Por JULIAN RODRIGUES*
O desabafo de Pigossi, além de comovente, revela uma pessoa disposta a se engajar na luta coletiva e deve ser respeitado
Em 26 de novembro de 2021, o ex-global, o lindo e talentoso ator Marcos Pigossi postou no Insta uma foto com seu namorado italiano, e ainda lacrou na legenda: “chocando zero pessoas”. Morando nos EUA, Pigossi pode ser visto na série interessantíssima série da Netflix, Cidade invisível. Repercussão super positiva a saída do armário de um ator com uma trajetória de “galã”. Um tijolinho a mais na luta.
A revista Piauí traz agora uma bela entrevista-depoimento de Pigossi. Ele conta de maneira sincera, politizada e emocionante sua trajetória de vida. Seus conflitos internos. Suas fragilidades, dúvidas. Como temia estragar a carreira de ator na Globo, de “galã”, se assumisse publicamente sua sexualidade.
O desabafo de Pigossi, além de comovente, nos revela uma pessoa disposta a se engajar na luta coletiva. Ele reconhece e elogia toda ação dos movimentos LGBTI, e meio que se põe a ser um soldado da batalha contra a opressão sexual e de gênero.
Ah, mas lá vem a “lacrolândia”. Ao invés de parabenizar o ator e o chamar para o engajamento concreto no movimento social, vem a turma questionar o fato de Pigossi ser uma pessoa branca, de classe média alta e cisgênero. Como se isso tornasse seu sofrimento algo menor.

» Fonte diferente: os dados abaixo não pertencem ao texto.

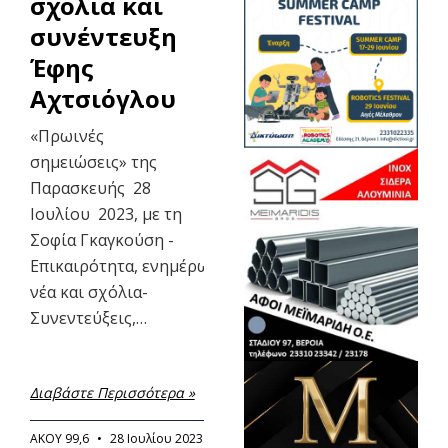
σχόλια και
συνέντευξη
Έφης
Αχτσιόγλου
«Πρωινές
σημειώσεις» της
Παρασκευής 28
Ιουλίου 2023, με τη
Σοφία Γκαγκούση -
Επικαιρότητα, ενημέρωση,τοπικά
νέα και σχόλια-
Συνεντεύξεις,…
Διαβάστε Περισσότερα »
ΑΚΟΥ 99,6
28 Ιουλίου 2023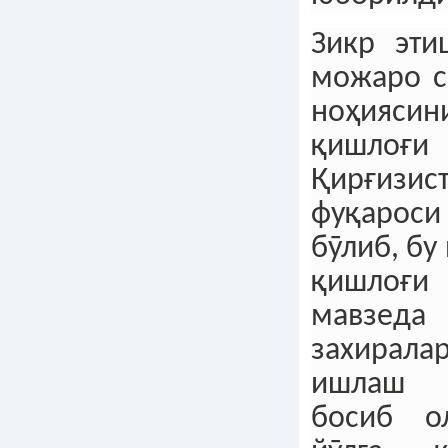
Зикр эти
можаро с
ноҳияс
қишло
Қирғизис
фуқарос
бӯлиб, б
қишлоғ
мавзед
захира
ишлаш 
босиб о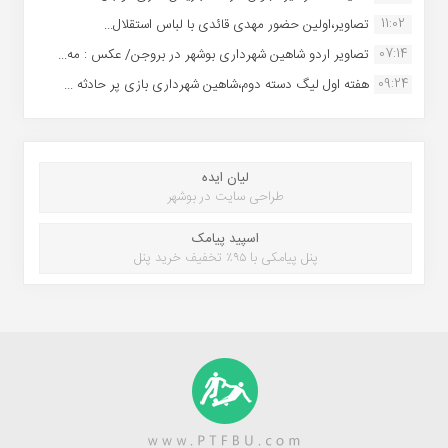
11:02
تصاویر،اولین حضور مهدی قائدی با لباس استقلال...
07:14
تصاویر اردو شاهین شهرداری بوشهر در بروجن/ عکس : مه...
09:24
هفته اول لیگ دسته دوم،شاهین شهرداری بازی پر حادثه ...
لیان ایده
طراحی سایت در بوشهر
اسپید پیامک
پنل پیامکی با ۹۵٪ تخفیف خرید پنل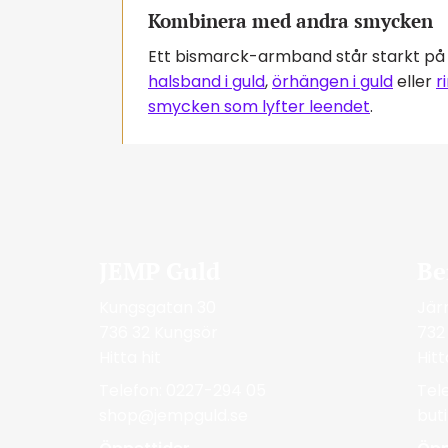
Kombinera med andra smycken
Ett bismarck-armband står starkt på
halsband i guld
,
örhängen i guld
eller
r
smycken som lyfter leendet
.
JEMP Guld
Be
Kungsgatan 30
Jär
736 32 Kungsör
732
Hitta hit
Hitt
Telefon: 0227-294 05
Tel
shop@jempguld.se
but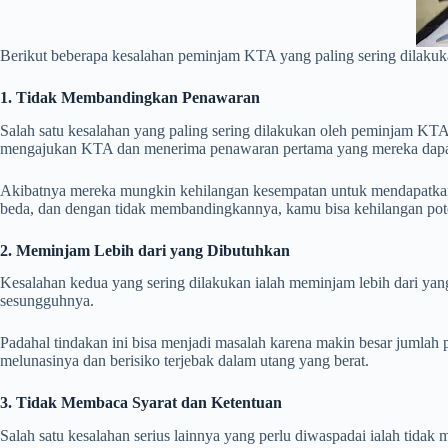
Berikut beberapa kesalahan peminjam KTA yang paling sering dilaku
1. Tidak Membandingkan Penawaran
Salah satu kesalahan yang paling sering dilakukan oleh peminjam KT
mengajukan KTA dan menerima penawaran pertama yang mereka dapa
Akibatnya mereka mungkin kehilangan kesempatan untuk mendapatkan 
beda, dan dengan tidak membandingkannya, kamu bisa kehilangan po
2. Meminjam Lebih dari yang Dibutuhkan
Kesalahan kedua yang sering dilakukan ialah meminjam lebih dari ya
sesungguhnya.
Padahal tindakan ini bisa menjadi masalah karena makin besar jumlah
melunasinya dan berisiko terjebak dalam utang yang berat.
3. Tidak Membaca Syarat dan Ketentuan
Salah satu kesalahan serius lainnya yang perlu diwaspadai ialah tida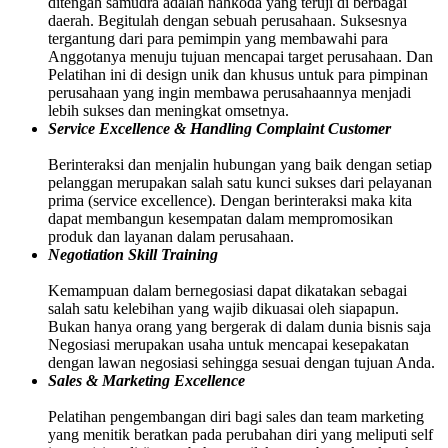
ditengah samudra adalah nahkoda yang teruji di berbagai
daerah. Begitulah dengan sebuah perusahaan. Suksesnya
tergantung dari para pemimpin yang membawahi para
Anggotanya menuju tujuan mencapai target perusahaan. Dan
Pelatihan ini di design unik dan khusus untuk para pimpinan
perusahaan yang ingin membawa perusahaannya menjadi
lebih sukses dan meningkat omsetnya.
Service Excellence & Handling Complaint Customer
Berinteraksi dan menjalin hubungan yang baik dengan setiap
pelanggan merupakan salah satu kunci sukses dari pelayanan
prima (service excellence). Dengan berinteraksi maka kita
dapat membangun kesempatan dalam mempromosikan
produk dan layanan dalam perusahaan.
Negotiation Skill Training
Kemampuan dalam bernegosiasi dapat dikatakan sebagai
salah satu kelebihan yang wajib dikuasai oleh siapapun.
Bukan hanya orang yang bergerak di dalam dunia bisnis saja
Negosiasi merupakan usaha untuk mencapai kesepakatan
dengan lawan negosiasi sehingga sesuai dengan tujuan Anda.
Sales & Marketing Excellence
Pelatihan pengembangan diri bagi sales dan team marketing
yang menitik beratkan pada perubahan diri yang meliputi self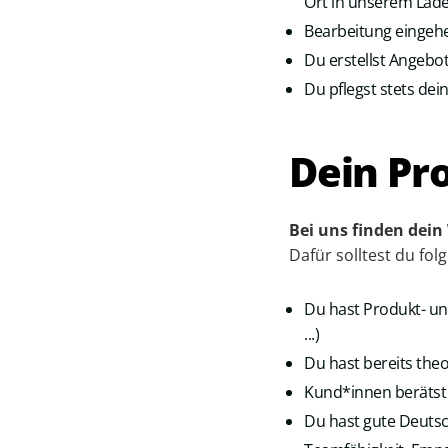
Ort in unserem Lade
Bearbeitung eingeh
Du erstellst Angeb
Du pflegst stets de
Dein Pro
Bei uns finden dein
Dafür solltest du fo
Du hast Produkt- un
...)
Du hast bereits the
Kund*innen beräts
Du hast gute Deutsc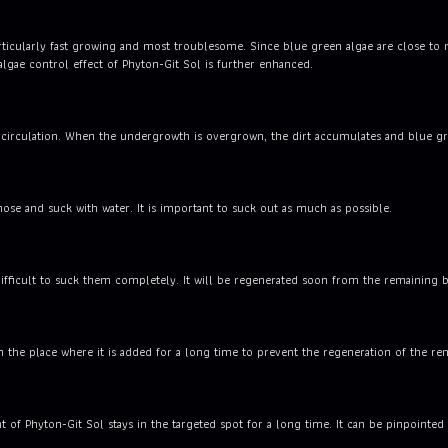
icularly fast growing and most troublesome. Since blue green algae are close to mo
lgae control effect of Phyton-Git Sol is further enhanced.
r circulation. When the undergrowth is overgrown, the dirt accumulates and blue gre
hose and suck with water. It is important to suck out as much as possible.
 difficult to suck them completely. It will be regenerated soon from the remaining 
 in the place where it is added for a long time to prevent the regeneration of the r
 of Phyton-Git Sol stays in the targeted spot for a long time. It can be pinpointe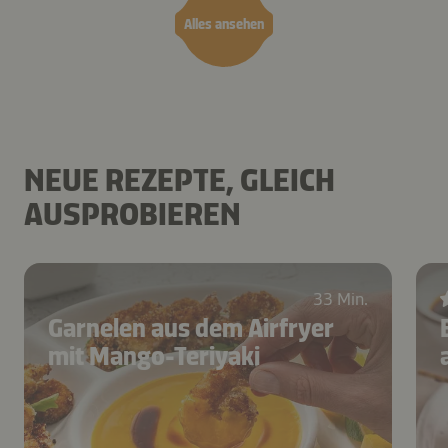
Alles ansehen
NEUE REZEPTE, GLEICH
AUSPROBIEREN
33 Min.
Garnelen aus dem Airfryer
mit Mango-Teriyaki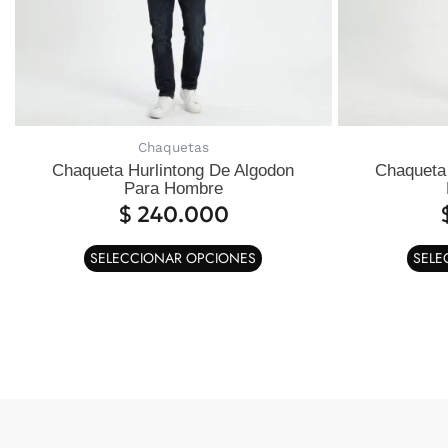
pueden
elegir
en
la
página
de
Chaquetas
producto
Chaqueta Hurlintong De Algodon
Chaqueta 
Para Hombre
$
240.000
SELECCIONAR OPCIONES
SELE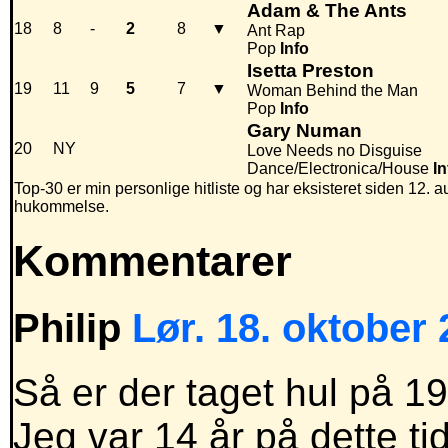
Adam & The Ants
18
8
-
2
8
▼
Ant Rap
Pop
Info
Isetta Preston
19
11
9
5
7
▼
Woman Behind the Man
Pop
Info
Gary Numan
20
NY
Love Needs no Disguise
Dance/Electronica/House
In
Top-30 er min personlige hitliste og har eksisteret siden 12. au
hukommelse.
Kommentarer
Philip
Lør. 18. oktober 
Så er der taget hul på 1
Jeg var 14 år på dette ti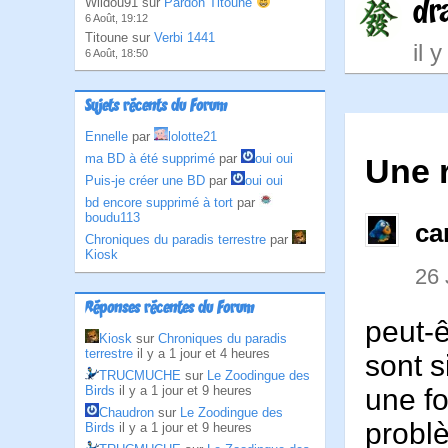
dr
Wildou91 sur
Pardon Titoune
6 Août, 19:12
Titoune sur
Verbi 1441
il 
6 Août, 18:50
Sujets récents du Forum
Ennelle
par
lolotte21
ma BD à été supprimé
par
oui oui
Une 
Puis-je créer une BD
par
oui oui
bd encore supprimé à tort
par
boudu113
ca
Chroniques du paradis terrestre
par
Kiosk
26
Réponses récentes du Forum
peut-ê
Kiosk
sur
Chroniques du paradis
terrestre
il y a 1 jour et 4 heures
sont s
TRUCMUCHE
sur
Le Zoodingue des
une fo
Birds
il y a 1 jour et 9 heures
Chaudron
sur
Le Zoodingue des
problè
Birds
il y a 1 jour et 9 heures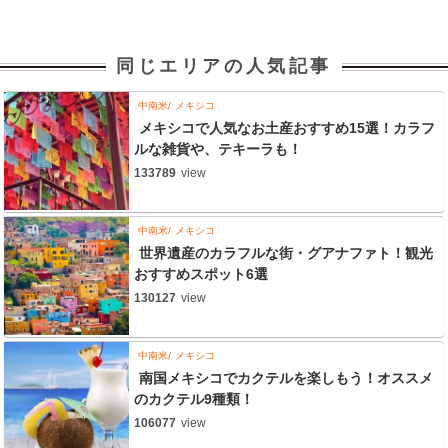
同じエリアの人気記事
中南米
メキシコ
メキシコで人気なお土産おすすめ15選！カラフ
ルな雑貨や、テキーラも！
133789
view
中南米
メキシコ
世界遺産のカラフルな街・グアナファト！観光
おすすめスポット6選
130127
view
中南米
メキシコ
南国メキシコでカクテルを楽しもう！オススメ
のカクテル9種類！
106077
view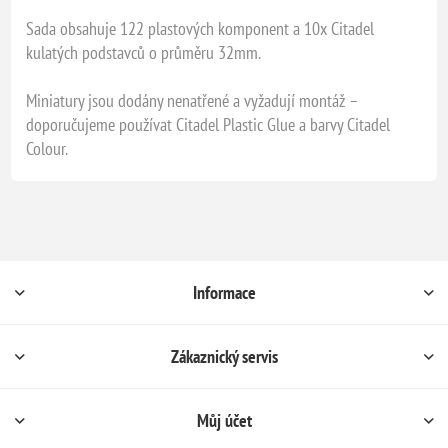
Sada obsahuje 122 plastových komponent a 10x Citadel
kulatých podstavců o průměru 32mm.
Miniatury jsou dodány nenatřené a vyžadují montáž –
doporučujeme používat Citadel Plastic Glue a barvy Citadel
Colour.
Informace
Zákaznický servis
Můj účet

Pior ainda: vimos postagens “críticas” com zero empatia e de noção política (e no caso, de muitos, a vontade de surfar na onda alheia pra ganhar cliques).
A turma que quer parecer radical, mas só “milita nas redes”. Gays brancos de classe média querendo ser “politicamente corretos”, problematizando a saída do armário de um gay branco de classe média.
Mas, e as trans? E as pessoas pretas?? E as lésbicas?? Ué, são todas pessoas vítimas do capitalismo racista, machista e cis-heteronormativo. O Pigossi tem a ver o que com isso?
Quantos desses e dessas supostos “radicais” de rede social não passam de “neoliberais progressistas” (Nancy Fraser) que nunca apareceram numa reunião organizativa nem do movimento LGBTI nem do movimento negro, nem de nenhum Partido de esquerda? Menas, bem menas.
Quem acha que apontar o dedo para indivíduos ajuda a melhorar o sistema está todo equivocada. Ainda mais se o indivíduo em questão acaba de fazer algo bonito, progressivo, contar sua dor e se dispor a ajudar uma causa coletiva.
Parem de julgar a dor alheia e hierarquizar opressões. A batalha pela igualdade racial, de gênero, pelas liberdades sexuais e pelos direitos humanos precisa ganhar corações e mentes de todas e todos. Um programa de transformações é antineoliberal, antipatriarcal, antirracista. Na defesa de todas liberdades, dos direitos sexuais e reprodutivos.
É uma luta de todos e todas trabalhadores e oprimidos. Inclusive dos brancos cisgêneros de classe média. Queremos mudar o mundo. Não apontar quem é mais ou menos “privilegiado”. A classe trabalhadora é plural. E a classe média é fundamental no processo de transformações sociais. Apontar o dedo para as pessoas e julgar quem individualmente teve ou não “privilégios” é algo estreito, equivocado, não ajuda em nada.
“Trabalhadores do mundo todo, uni-vos”. (isso inclui homens e mulheres, cis e trans, pretos e brancos, classe média progressista e até setores burgueses em um primeiro momento). Mais generosidade. Mais foco. Menos umbiguismo.
Um beijo ao Marcos Pigossi Bem-vindo à luta.
*Julian Rodrigues, professor e jornalista, é ativista LGBTI e de Direitos Humanos.